▸ **WHAT TO WORK ON**: Please print the full listing below exactly, but not the pictures in it.

▸ **DATA SECTION**:

%%

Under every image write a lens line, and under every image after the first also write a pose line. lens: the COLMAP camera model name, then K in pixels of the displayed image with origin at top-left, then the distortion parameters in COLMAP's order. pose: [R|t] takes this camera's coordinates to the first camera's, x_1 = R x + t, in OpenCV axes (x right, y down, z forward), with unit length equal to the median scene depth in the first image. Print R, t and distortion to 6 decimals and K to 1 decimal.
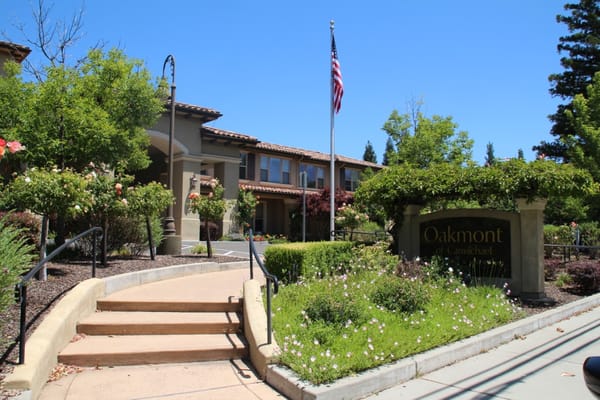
lens RADIAL K [[494.2, 0, 300.0], [0, 494.2, 200.0], [0, 0, 1]] dist [-0.174372, 0.121320]
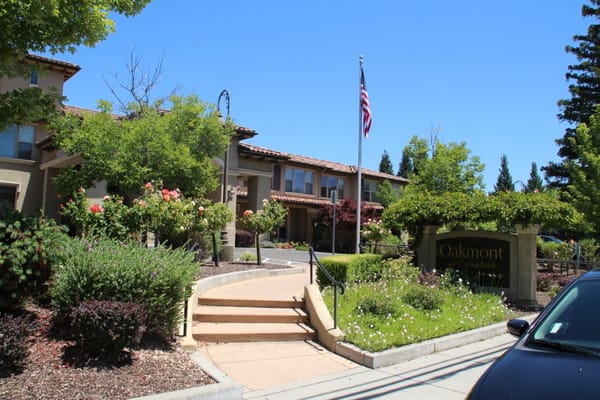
lens RADIAL K [[494.2, 0, 300.0], [0, 494.2, 200.0], [0, 0, 1]] dist [-0.174372, 0.121320]
pose [[0.999365, 0.022538, -0.027600, -0.050360], [-0.022784, 0.999703, -0.008613, -0.028835], [0.027398, 0.009237, 0.999582, -0.177509]]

%%

▸ **EXERCISE RESULT**:
Under every image write a lens line, and under every image after the first also write a pose line. lens: the COLMAP camera model name, then K in pixels of the displayed image with origin at top-left, then the distortion parameters in COLMAP's order. pose: [R|t] takes this camera's coordinates to the first camera's, x_1 = R x + t, in OpenCV axes (x right, y down, z forward), with unit length equal to the median scene depth in the first image. Print R, t and distortion to 6 decimals and K to 1 decimal.
lens RADIAL K [[494.2, 0, 300.0], [0, 494.2, 200.0], [0, 0, 1]] dist [-0.174372, 0.121320]
lens RADIAL K [[494.2, 0, 300.0], [0, 494.2, 200.0], [0, 0, 1]] dist [-0.174372, 0.121320]
pose [[0.999365, 0.022538, -0.027600, -0.050360], [-0.022784, 0.999703, -0.008613, -0.028835], [0.027398, 0.009237, 0.999582, -0.177509]]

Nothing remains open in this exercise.